The GDP release remains the broadest and most comprehensive indicator available to assess a country’s economic condition. The Gross Domestic Product represents the sum of the market value of all finished goods and services during a specific period of time (usually one year), produced inside a country, regardless of the ownership of the resources. For example, all cars produced by Ford in Germany, are included in the German GDP, while all cars produced by Mercedes-Benz in Mexico, are included in the Mexican GDP.
The U.S. GDP is reported quarterly by the Bureau of Economic Analysis, and contains data on personal income and consumption expenditures, corporate profits, national income and inflation.
The number that traders watch the most, is the annualized growth rate of the GDP, reported quarterly. A growth rate higher than the forecast, means the economy is performing well and has a positive impact on the currency. A growth rate that didn’t meet the expectations, has a negative impact on the currency.
How to Trade the GDP Report
Being a quarterly release, most of the movements in the GDP are already anticipated by the market. GDP, as the most comprehensive indicator, is usually forecasted by some other indicators and priced into the market. There are 3 versions of GDP released a month apart – Advance, Preliminary, and Final. The Advance release is the earliest and thus tends to have the most impact on the currency market.
Final GDP releases usually don’t have a big impact on the market. The reasons for this are primary the frequency of the reports – GDP reports are released quarterly. Other indicator already give an insight into what the GDP growth might be.
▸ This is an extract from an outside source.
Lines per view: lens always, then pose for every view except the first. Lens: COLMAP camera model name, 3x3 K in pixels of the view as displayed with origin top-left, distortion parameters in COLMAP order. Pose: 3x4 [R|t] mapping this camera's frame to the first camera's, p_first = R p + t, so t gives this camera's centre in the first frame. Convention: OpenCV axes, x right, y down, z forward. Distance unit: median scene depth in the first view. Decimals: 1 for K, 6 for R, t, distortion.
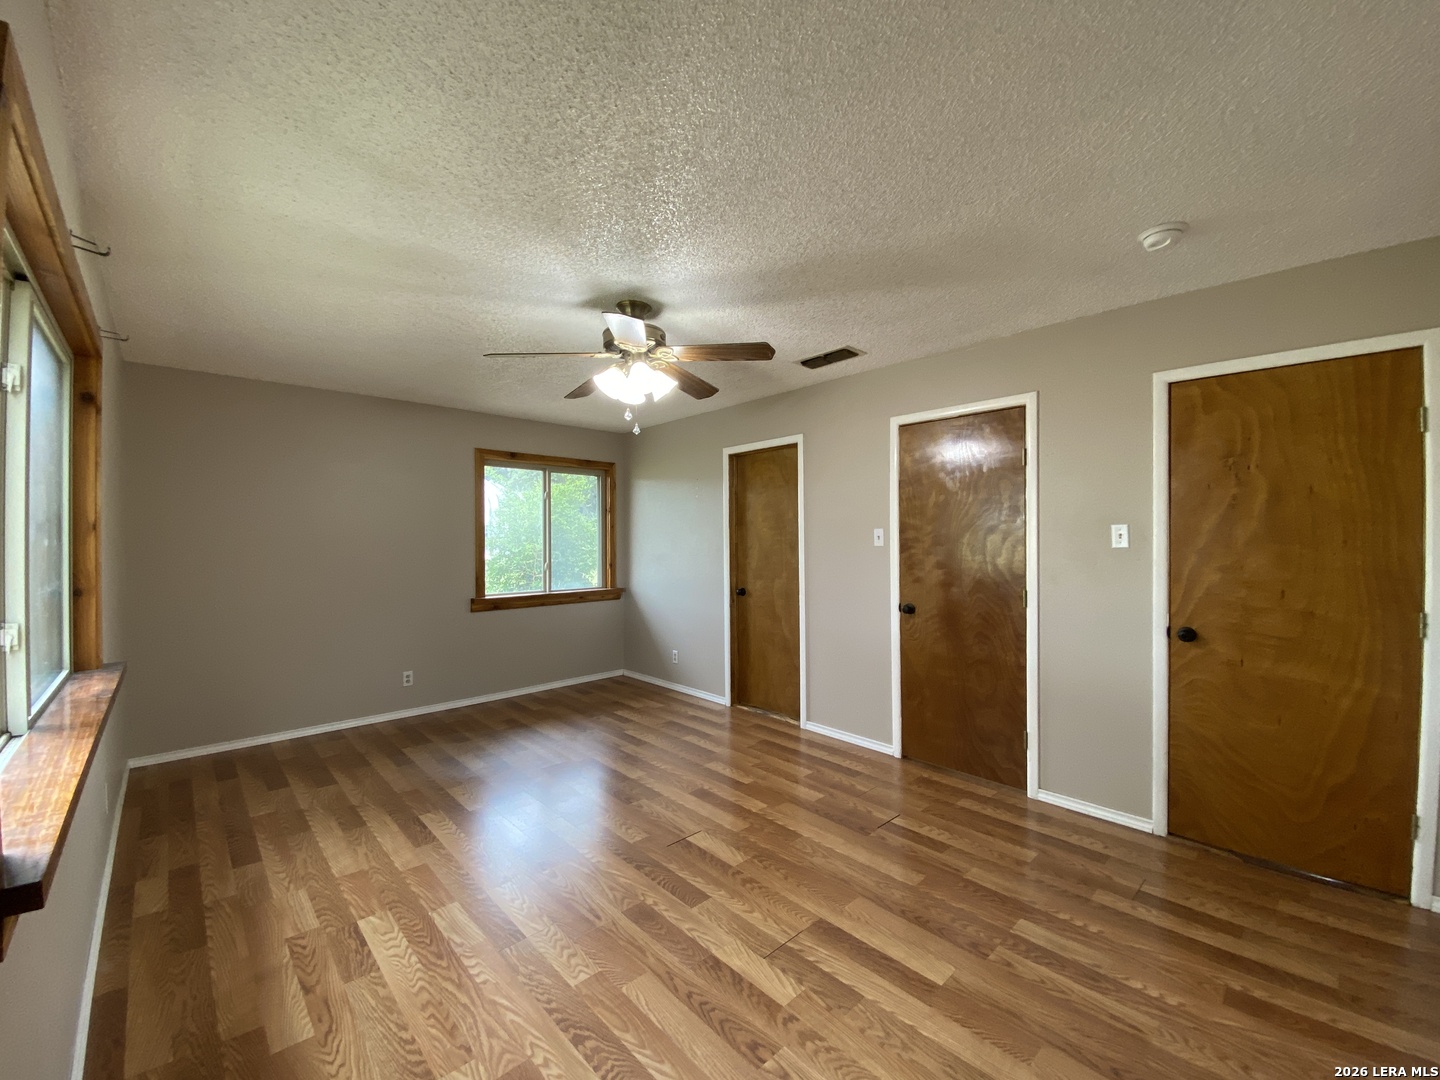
lens RADIAL K [[582.9, 0, 731.9], [0, 582.9, 537.3], [0, 0, 1]] dist [0.025421, -0.030013]
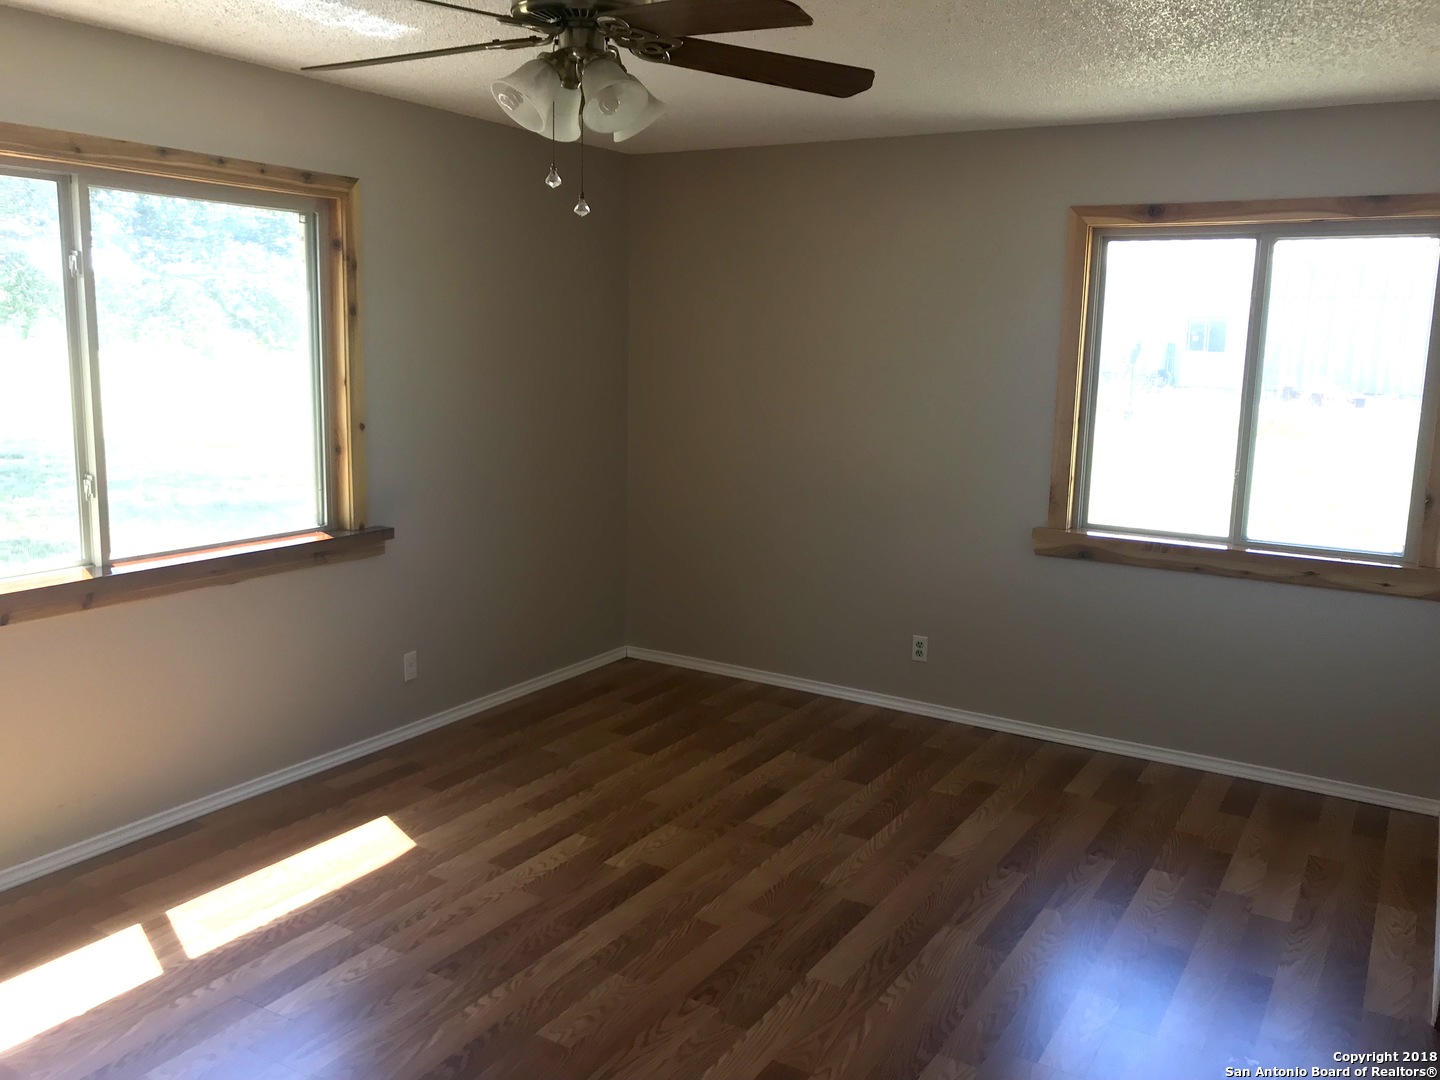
lens RADIAL K [[1213.7, 0, 720.0], [0, 1213.7, 540.0], [0, 0, 1]] dist [-0.001244, -0.000395]
pose [[0.276311, 0.181638, -0.943748, 0.660595], [-0.033916, 0.983209, 0.179303, -0.086417], [0.960470, -0.017535, 0.277832, 0.707989]]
These are so called “leading” indicators, like stock indices, retail sales, housing starts and money supply. These indicators anticipate the future state of the economy, and the final GDP report is therefore already priced in the market before the release. That being said, the advance GDP report, which is released approximately 2 months before the final release, has the most impact on the currency market. Personal consumption expenditures are the largest component of GDP, accounting for roughly two-thirds of total economic output.
The GDP consists mostly of personal consumption and retail sales
As the chart in FIGURE 2 shows, pronounced declines in the year-over-year growth in consumer expenditures have preceded each of the six recessions in the United States since 1963. Traditionally, the first retrenchment occurs in purchases of big-ticket items, such as durable goods. So it is in that portion of consumer spending where you’ll find early warnings of economic downturns, and adequately anticipate the impact on the foreign exchange market.
The GDP reports are the benchmark of economic activity, and traders use other indicators to anticipate movements in GDP. In other words, the level of GDP is usually the variable that other indicators attempt to forecast or emulate. GDP is also released on a quarterly basis, and the economic associations and relationships it points to aren’t as predictive as those expressed on a monthly or weekly basis.